Benjamin Franklin once said “Fail to plan. Plan to fail.”
Given the panic we witnessed over recent weeks, where organisations hastily put together ‘Contingency plans’ I think Benjamin Franklin was right. But what about those organisations said had Business Continuity Plans (or claimed to), yet they still struggled to affect recovery and therefore continue to struggle.
So what went wrong?
Of course, it’s too early to tell, and I’m sure there’ll be lots of analysis in the months and years to come, but there is a clear difference between those who understand the true nature of Business Continuity Management and those who ‘had a plan’.
I think in the months to come there will be a focus on supply chains to demonstrate that they have robust Business Continuity Management processes in place, not just ‘have a plan’. This isn’t as difficult as it sounds as there is a standard which can help you put in place a structured approach to developing plans that might actually work.
This standard has been around since 2012.
ISO22301; A Structured approach to Business Continuity Management
I think it’s reasonable to state that those organisations that ‘had a plan’ have fared better than those who didn’t have a plan at all.

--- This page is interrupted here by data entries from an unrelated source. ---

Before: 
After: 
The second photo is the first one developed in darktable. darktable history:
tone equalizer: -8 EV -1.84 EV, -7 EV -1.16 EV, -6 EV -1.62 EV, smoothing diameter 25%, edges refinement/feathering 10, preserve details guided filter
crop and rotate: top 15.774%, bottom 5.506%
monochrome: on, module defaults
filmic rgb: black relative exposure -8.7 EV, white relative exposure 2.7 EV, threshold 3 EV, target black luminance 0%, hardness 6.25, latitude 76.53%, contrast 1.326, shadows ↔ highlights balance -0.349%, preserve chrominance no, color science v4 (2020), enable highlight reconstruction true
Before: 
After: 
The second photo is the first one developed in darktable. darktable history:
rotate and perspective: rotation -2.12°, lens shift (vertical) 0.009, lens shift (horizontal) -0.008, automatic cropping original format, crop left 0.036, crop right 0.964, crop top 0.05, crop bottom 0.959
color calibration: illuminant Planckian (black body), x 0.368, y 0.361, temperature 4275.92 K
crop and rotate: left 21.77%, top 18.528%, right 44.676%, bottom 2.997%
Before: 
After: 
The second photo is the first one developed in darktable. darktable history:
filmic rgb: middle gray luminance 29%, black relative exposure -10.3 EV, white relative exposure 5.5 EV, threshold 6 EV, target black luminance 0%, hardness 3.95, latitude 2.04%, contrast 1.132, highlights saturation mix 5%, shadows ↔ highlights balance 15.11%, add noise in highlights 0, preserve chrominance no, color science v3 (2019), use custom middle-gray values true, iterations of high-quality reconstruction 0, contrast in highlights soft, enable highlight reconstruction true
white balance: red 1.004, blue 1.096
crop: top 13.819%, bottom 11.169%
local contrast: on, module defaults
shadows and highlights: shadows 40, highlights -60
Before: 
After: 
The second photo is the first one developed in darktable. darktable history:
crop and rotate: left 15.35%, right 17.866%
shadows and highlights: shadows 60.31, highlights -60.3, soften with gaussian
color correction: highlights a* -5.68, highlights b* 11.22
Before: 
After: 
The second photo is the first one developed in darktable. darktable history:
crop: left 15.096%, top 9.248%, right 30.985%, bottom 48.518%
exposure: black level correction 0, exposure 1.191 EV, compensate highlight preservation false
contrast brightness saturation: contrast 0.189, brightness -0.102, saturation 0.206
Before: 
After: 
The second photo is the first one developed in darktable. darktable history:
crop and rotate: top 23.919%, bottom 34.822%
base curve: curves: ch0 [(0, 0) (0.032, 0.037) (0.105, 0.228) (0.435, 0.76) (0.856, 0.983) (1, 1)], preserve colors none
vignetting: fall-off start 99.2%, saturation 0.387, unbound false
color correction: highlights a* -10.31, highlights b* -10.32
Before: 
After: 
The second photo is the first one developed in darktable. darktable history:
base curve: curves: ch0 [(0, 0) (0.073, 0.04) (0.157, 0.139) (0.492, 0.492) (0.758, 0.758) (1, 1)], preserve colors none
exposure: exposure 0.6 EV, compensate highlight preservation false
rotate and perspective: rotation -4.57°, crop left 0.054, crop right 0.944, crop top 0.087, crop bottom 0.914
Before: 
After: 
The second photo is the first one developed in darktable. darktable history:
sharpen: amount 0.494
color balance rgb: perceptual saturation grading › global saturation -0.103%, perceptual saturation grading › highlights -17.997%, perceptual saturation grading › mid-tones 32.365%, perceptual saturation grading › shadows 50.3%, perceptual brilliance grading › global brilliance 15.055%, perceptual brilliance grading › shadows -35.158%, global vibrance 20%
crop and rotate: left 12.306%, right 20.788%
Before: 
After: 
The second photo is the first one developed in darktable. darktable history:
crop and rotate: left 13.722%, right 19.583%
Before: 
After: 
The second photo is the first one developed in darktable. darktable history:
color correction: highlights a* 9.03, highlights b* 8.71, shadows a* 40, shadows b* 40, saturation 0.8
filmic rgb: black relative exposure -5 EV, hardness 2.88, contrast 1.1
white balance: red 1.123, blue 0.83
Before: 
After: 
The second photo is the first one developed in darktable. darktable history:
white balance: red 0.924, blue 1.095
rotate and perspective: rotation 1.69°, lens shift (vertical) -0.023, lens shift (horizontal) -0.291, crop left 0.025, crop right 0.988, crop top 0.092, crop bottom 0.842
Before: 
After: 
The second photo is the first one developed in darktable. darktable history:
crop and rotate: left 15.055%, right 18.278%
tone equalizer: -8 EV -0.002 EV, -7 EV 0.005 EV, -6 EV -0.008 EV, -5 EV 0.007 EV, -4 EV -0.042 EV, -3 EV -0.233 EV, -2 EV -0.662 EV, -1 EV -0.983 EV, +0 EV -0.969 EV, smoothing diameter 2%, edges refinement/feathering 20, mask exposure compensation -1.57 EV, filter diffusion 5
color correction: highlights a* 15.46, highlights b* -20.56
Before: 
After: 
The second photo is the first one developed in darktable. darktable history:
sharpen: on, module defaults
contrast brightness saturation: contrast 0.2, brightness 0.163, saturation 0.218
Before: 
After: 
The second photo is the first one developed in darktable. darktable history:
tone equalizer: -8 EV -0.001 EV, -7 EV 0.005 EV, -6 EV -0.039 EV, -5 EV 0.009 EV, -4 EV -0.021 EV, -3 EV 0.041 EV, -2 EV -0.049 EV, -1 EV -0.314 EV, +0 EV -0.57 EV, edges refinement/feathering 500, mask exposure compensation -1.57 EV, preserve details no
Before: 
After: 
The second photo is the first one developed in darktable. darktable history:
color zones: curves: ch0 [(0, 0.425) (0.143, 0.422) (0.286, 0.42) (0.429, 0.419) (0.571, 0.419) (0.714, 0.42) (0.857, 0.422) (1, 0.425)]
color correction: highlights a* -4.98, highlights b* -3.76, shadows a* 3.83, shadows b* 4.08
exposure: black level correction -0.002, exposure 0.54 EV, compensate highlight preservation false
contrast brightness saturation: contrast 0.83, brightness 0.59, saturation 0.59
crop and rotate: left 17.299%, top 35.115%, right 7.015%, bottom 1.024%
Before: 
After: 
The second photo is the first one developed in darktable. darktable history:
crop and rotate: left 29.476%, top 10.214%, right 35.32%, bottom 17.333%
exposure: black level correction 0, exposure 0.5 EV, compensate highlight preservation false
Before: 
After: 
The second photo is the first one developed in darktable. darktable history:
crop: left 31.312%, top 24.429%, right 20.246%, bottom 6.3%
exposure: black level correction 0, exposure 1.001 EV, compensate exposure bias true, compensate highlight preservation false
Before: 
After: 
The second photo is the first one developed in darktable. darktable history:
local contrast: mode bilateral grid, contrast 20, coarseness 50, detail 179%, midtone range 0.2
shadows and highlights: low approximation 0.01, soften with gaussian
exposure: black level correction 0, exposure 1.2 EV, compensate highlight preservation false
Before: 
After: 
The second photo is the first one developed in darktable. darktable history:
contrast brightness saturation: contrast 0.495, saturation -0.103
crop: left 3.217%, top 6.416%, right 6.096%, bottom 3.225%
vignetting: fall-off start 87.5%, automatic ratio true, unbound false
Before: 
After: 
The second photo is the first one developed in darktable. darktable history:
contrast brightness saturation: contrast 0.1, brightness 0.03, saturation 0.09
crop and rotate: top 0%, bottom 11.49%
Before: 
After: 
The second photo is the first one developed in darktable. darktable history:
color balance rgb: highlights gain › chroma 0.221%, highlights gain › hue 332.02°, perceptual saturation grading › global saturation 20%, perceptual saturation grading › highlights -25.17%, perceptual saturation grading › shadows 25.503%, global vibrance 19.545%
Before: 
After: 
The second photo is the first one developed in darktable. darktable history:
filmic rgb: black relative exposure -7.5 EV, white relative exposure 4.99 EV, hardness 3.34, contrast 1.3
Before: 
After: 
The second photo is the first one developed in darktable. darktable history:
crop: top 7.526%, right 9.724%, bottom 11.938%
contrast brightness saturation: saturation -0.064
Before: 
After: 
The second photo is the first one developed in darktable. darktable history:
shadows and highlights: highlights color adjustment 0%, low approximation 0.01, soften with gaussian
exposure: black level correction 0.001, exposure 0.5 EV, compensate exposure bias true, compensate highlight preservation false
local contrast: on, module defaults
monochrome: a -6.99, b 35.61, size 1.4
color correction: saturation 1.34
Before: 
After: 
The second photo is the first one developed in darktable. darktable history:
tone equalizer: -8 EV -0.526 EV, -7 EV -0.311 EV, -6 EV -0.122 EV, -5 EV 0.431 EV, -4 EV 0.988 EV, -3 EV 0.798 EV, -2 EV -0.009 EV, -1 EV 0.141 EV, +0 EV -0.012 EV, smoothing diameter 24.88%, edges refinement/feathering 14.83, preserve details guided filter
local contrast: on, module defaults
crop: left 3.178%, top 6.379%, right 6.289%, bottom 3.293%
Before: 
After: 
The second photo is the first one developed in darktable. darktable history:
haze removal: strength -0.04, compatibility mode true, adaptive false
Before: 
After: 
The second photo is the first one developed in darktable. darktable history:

But it’s also reasonable to say that those who have previously implemented the standard for Business Continuity Management, ISO22301 have faired far better than those who simply ‘had a plan’.
ISO22301 helps you to understand the steps required to recover your business, in the event of disruptive events, but more importantly, it helps you understand what you will need in the event of a disruptive event.
If you’re familiar with standards like ISO27001, or ISO9001, you’ll be happy to know that ISO22301 was actually the first standard to adopt the new structure of standards. Meaning if you already have these standards, adopting ISO22301 isn’t too difficult.
What does it cover?
Rather than ‘having a plan’, ISO22301 requires organisations to complete a full ‘Business Impact Analysis’ and Risk Management process. Meaning that it requires deeper thinking about the potential impact of a disruptive event, over a given period of time (typically 24hrs, one week, two weeks, 1month, 3months+ etc).
Using ISO22301 as a framework allows me to ask you some difficult questions. Questions that we should have answered a long time ago. Such as;
- What functions are critical to your business?
- What is the minimum turnover you can sustain continued operation?
- How many people do you need in X team?
- What is the impact on Reputation, Financial stability, morale over X period?
- Which systems are critical to your business?
- How long could you last without X system?
- Who are the critical stakeholders you need to sustain your business?
- Who would you need in your Crisis Management Team?
- What manual workarounds do you have?
These are just some of the questions that can (and often are) asked when I perform a Business Impact Analysis, coupled with a Risk Assessment (where we discuss the likelihood and impact of an event occurring).
Organisations who take this structured approach to Business Continuity Management also benefit as they understand that this discipline is made up of three core components
- Crisis Management – The actions and teams required immediately following an ‘event.’
- Business Continuity – The processes you need to keep the business going
- Disaster Recovery – The actions and processes needed to recover the business.
This structure ensures people can move from ‘crisis’ through to recovery quickly and easily without ‘sitting’ on their Business Continuity Plan.
ISO22301 gives you the structure that allows you to put this in place. But you need to learn how to read the map before it becomes useful.
In the months to follow this Pandemic, I believe we’ll see more and more organisations requiring evidence that your organisation has fully considered Business Continuity.
But there are additional benefits for implementing standards like ISO22301 as it provides you with the knowledge that, given a major event (like a Pandemic), you have all you need to recover in an effective and timely way.
Many organisations have already implemented the security standard, ISO27001 and are looking for further evidence that an organisation will be there when they need them. ISO22301 is a great way to differentiate yourself from your competitors, but also gives you invaluable data about the strength and weaknesses in your business.
Just one component, the Business Impact Analysis, is reason enough to invest in the ISO22301. Having a clear understanding of where a breach or disruptive event comes from, and the impact it would have on your business is invaluable.
The standard requires that your organisation has considered the strategies you would employ, dependent upon key scenarios (who’d have thought ‘home working for three months’ would have been a strategy? Many of the people who implemented ISO22301 did). It’s a standard that provides a host of benefits, once implemented (correctly). Not least of which is the knowledge that you’ll know what to do if and when a disruptive event occurs.
Because as I said previously, ‘Having a plan’ and knowing what to do with it are two very different things.
It’s a bit like saying “I have a cookbook”, compared to saying “I know how to cook”.